Я понизила голос. В двух рядах от нас занималась Линда Ларсон — особа с телом девятнадцатилетней старлетки и слухом матерого разведчика.
— Мой муж Питер хочет ребенка.
— О господи!
Саманта встряхнула густыми, блестящими волосами, поправила ободок и еще больше выгнулась в позе голубя.
Я же оставила всякие попытки и повалилась на пол. Тем временем Сэм встала в позу собаки лицом вниз и быстрым движением перекатилась в позу березки. Был вторник, шесть вечера, мы занимались «йогой для тех, кому за сорок» в центре «Дитя йоги» на Южной улице. Я записала нас в сентябре, наивно ожидая увидеть полный зал сутулых старушек с ходунками, остеопорозом и жалобами на приливы. Как же я ошибалась! Наша группа состоит из восьми стройных, крепких девиц в черных трико для йоги. Ни одна из них, включая Сэм и Линду, не выглядит старше тридцати пяти. Я же в безразмерных синих трениках и футболке «Академия Филадельфии» выгляжу на все свои сорок два. Сколько я ни стараюсь угнаться за одногруппницами — ничего не выходит.
— И что ты собираешься делать? — поинтересовалась Сэм.
— Погоди, — пропыхтела я, изображая фантастически неуклюжую собаку.
В комнате пахло апельсинами, восковыми свечами и парфюмерией.

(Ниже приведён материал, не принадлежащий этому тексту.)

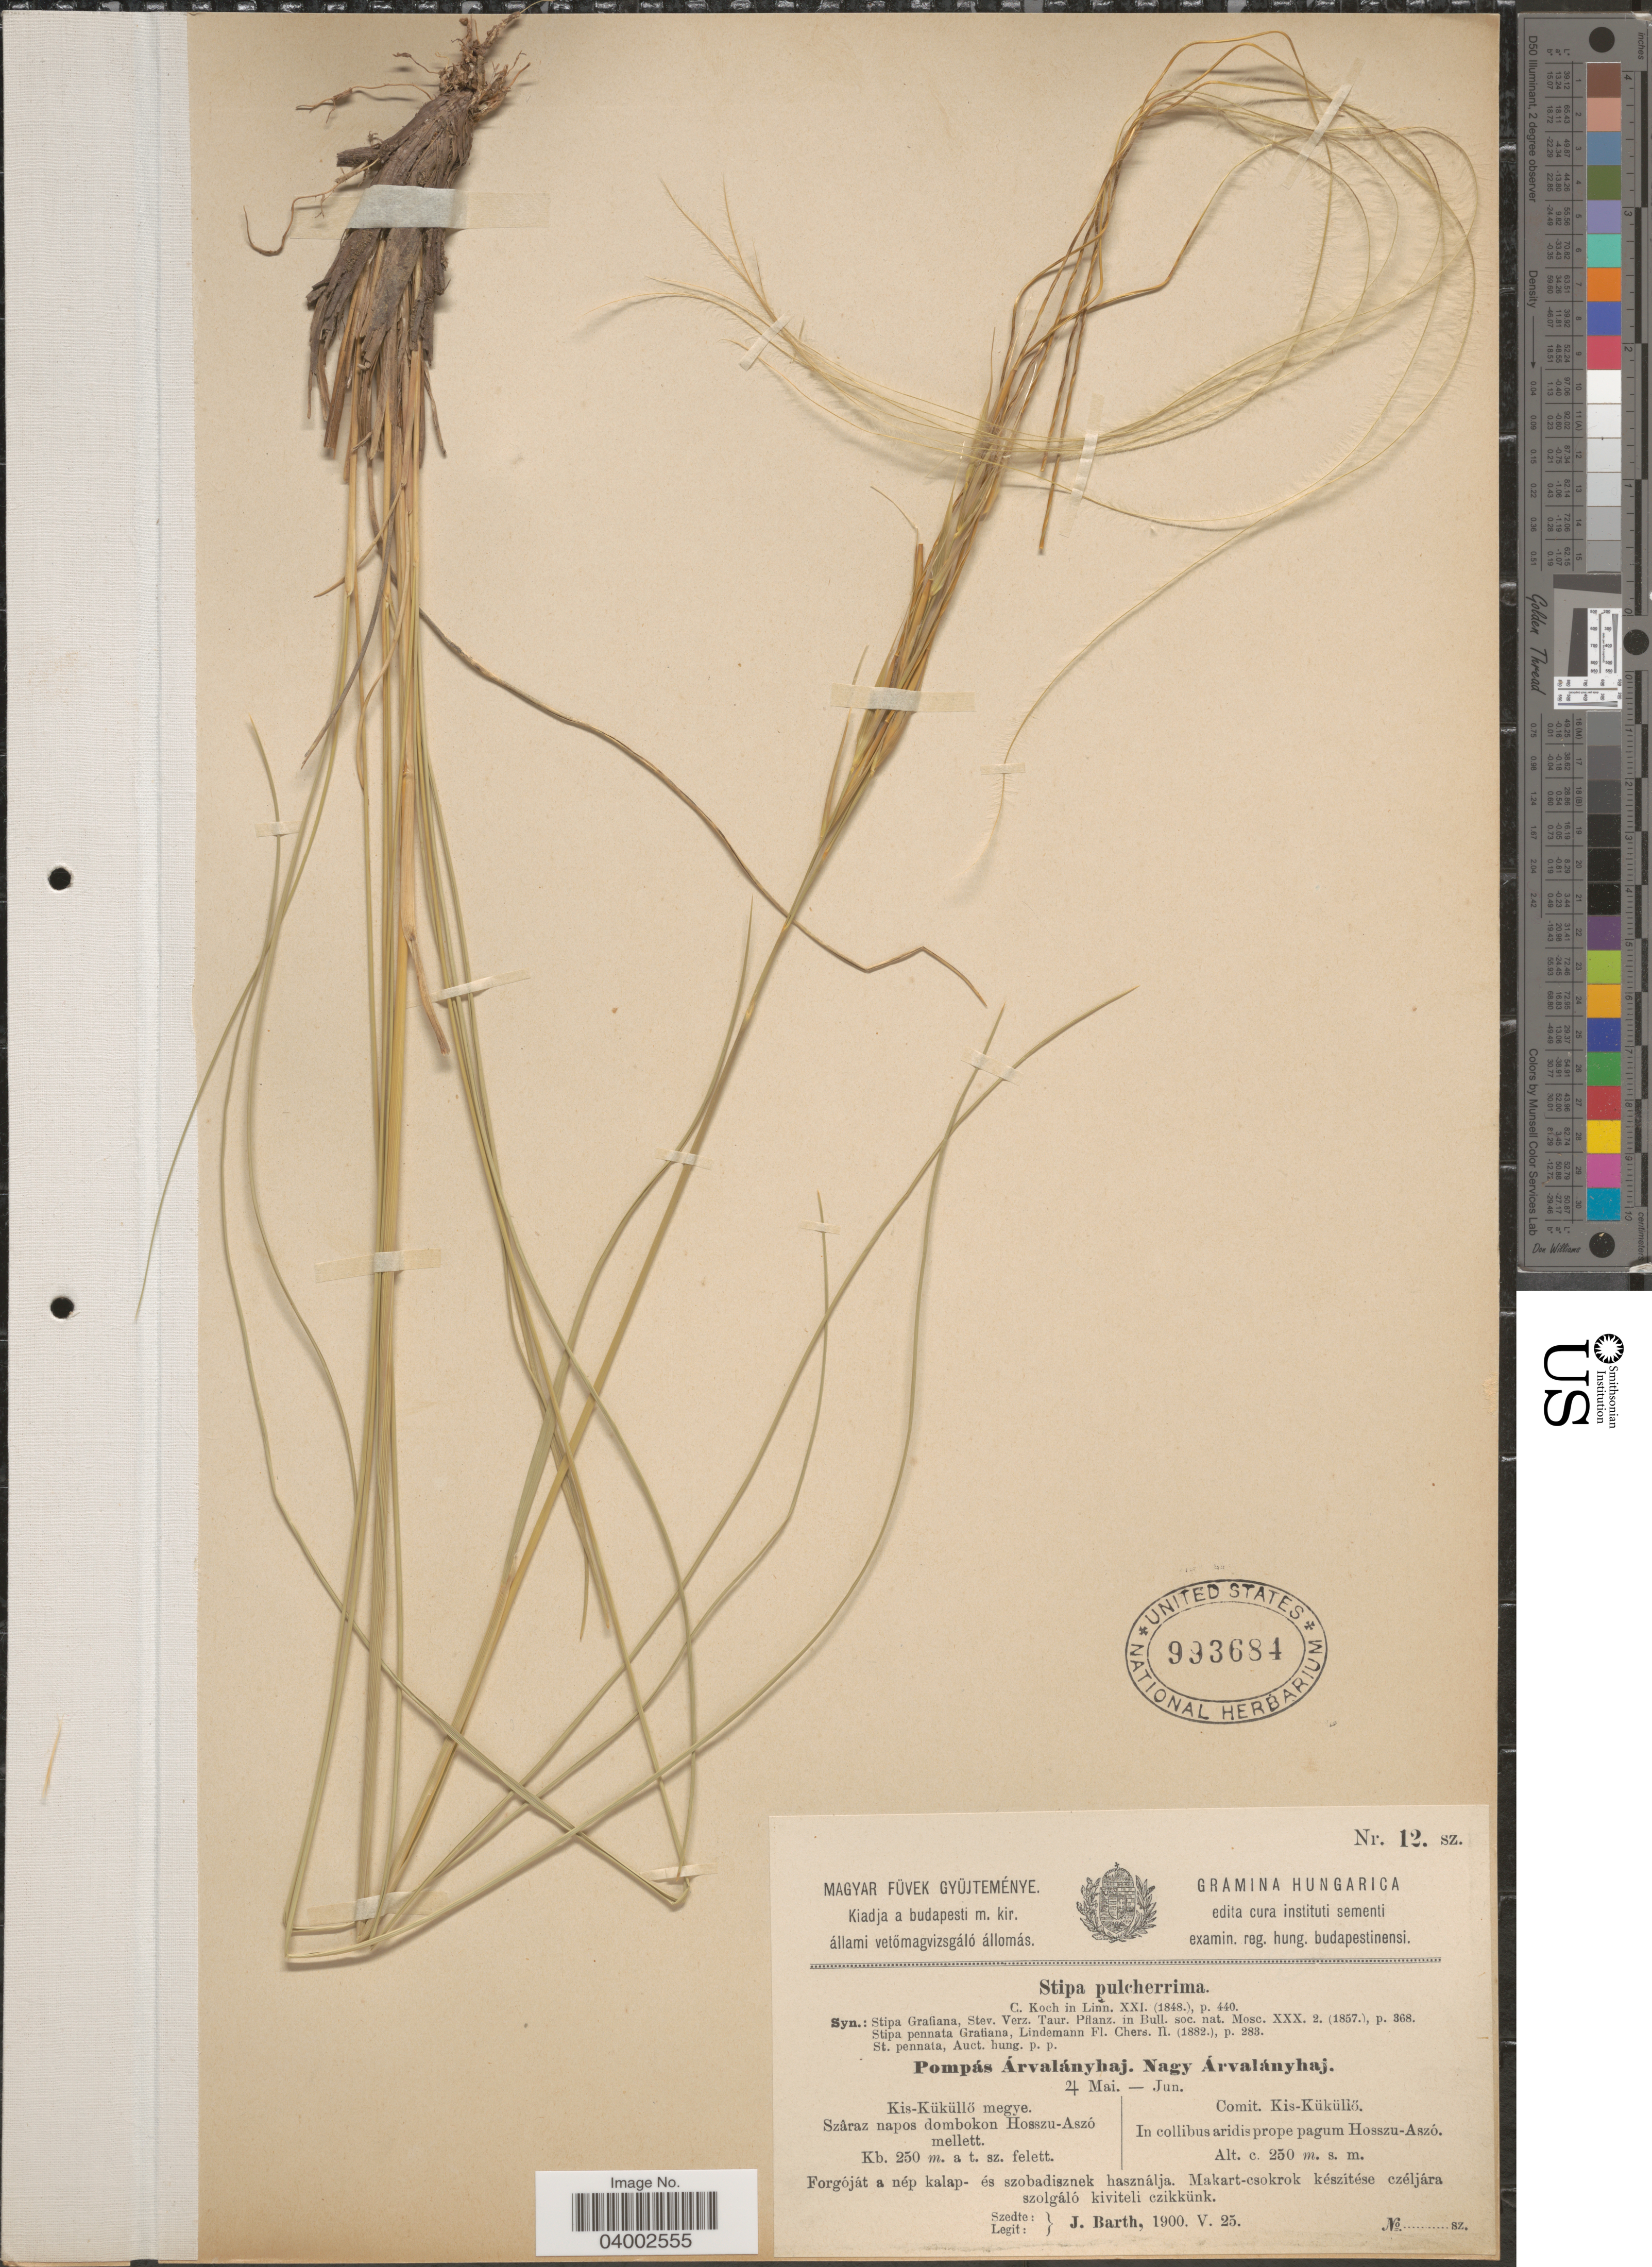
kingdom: Plantae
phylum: Tracheophyta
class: Liliopsida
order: Poales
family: Poaceae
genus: Stipa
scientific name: Stipa pulcherrima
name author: K. Koch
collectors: J. Barth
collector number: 12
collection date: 1900-05-25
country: Hungary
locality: Comit. Kis-Küküllö. In collibus aridis prope pagum Hosszu-Aszó.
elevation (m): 250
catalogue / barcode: US 993684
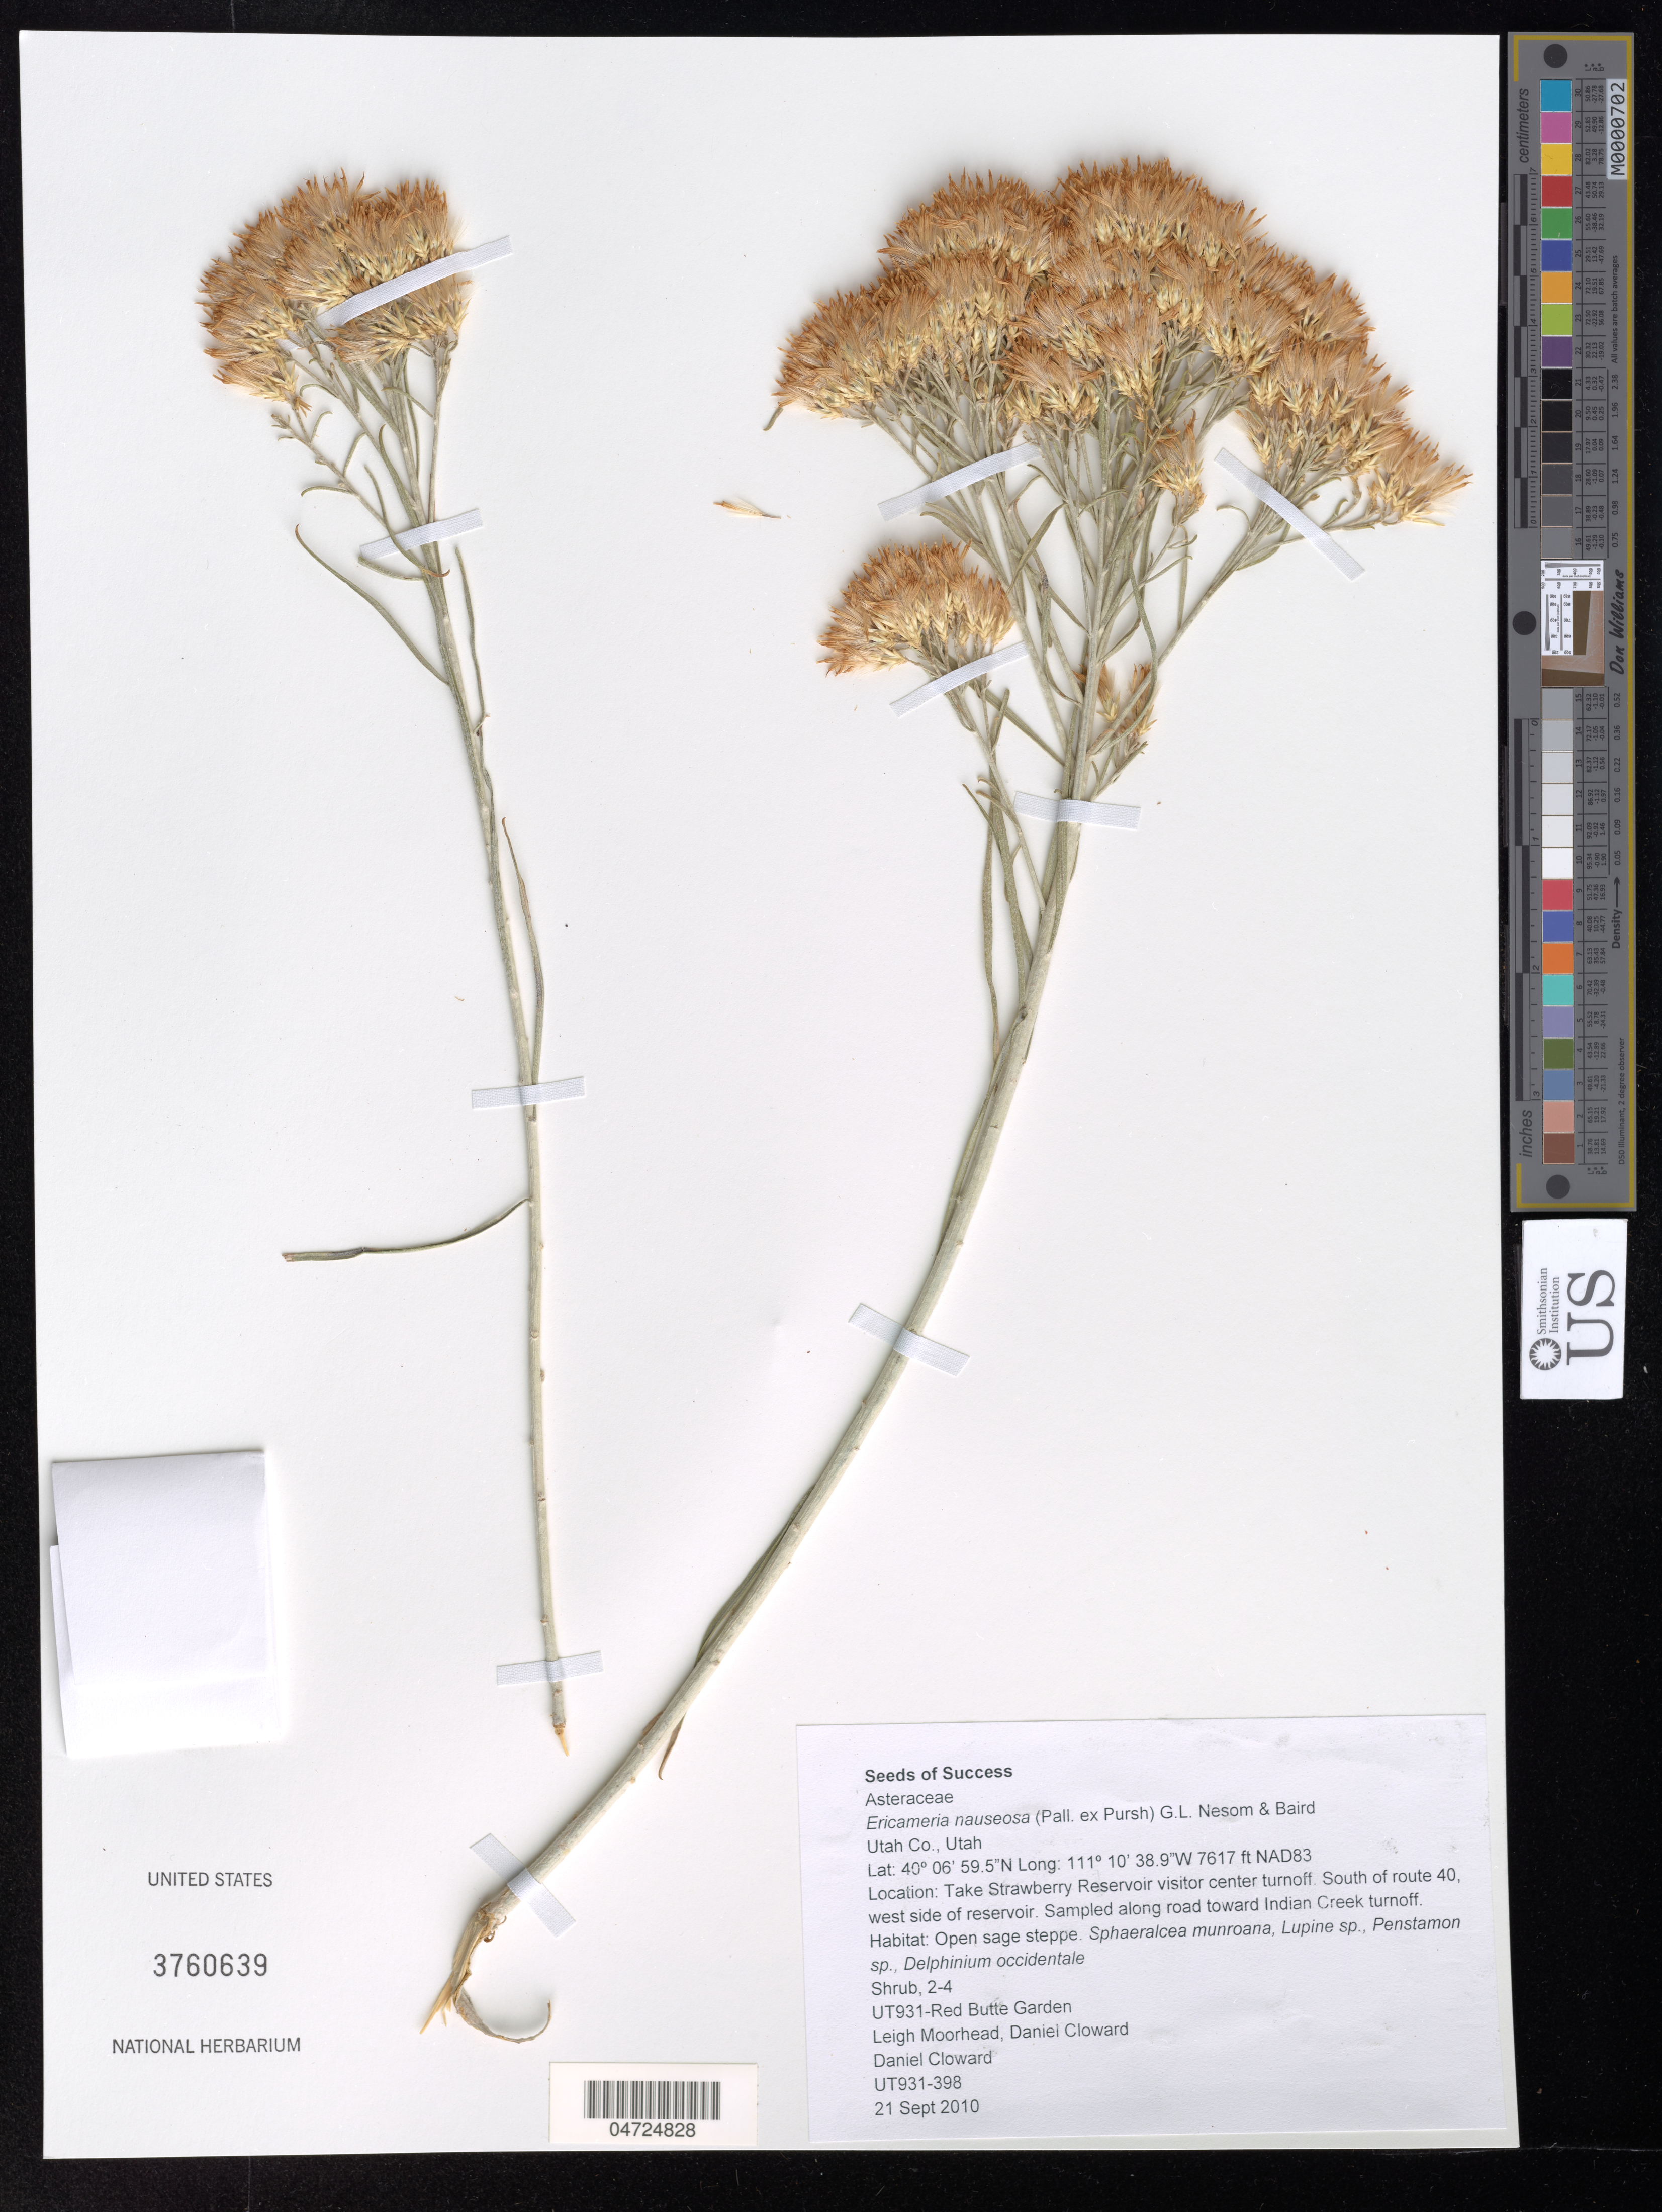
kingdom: Plantae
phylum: Tracheophyta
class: Magnoliopsida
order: Asterales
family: Asteraceae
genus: Ericameria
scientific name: Ericameria nauseosa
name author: (Pall. ex Pursh) G.L. Nesom & G.I. Baird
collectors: L. Moorhead & D. Cloward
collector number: UT931-398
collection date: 2010-09-21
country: United States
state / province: Utah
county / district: Utah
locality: Utah Co. NAD83. Take Strawberry Reservoir visitor center turnoff. South of route 40, west side of reservoir. Sampled along road toward Indian Creek turnoff. UT931-Red Butte Garden.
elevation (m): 2322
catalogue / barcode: US 3760639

Сэм перевернулась на живот, приподнялась в позе полукобры и повернула длинную шею так, чтобы я оказалась в поле ее зрения.
— Питер записал меня к врачу. Я должна выяснить, есть ли у меня жизнеспособные яйцеклетки, — прошептала я. — А потом, наверное, найти суррогатную мать.
Сэм пришла в ужас.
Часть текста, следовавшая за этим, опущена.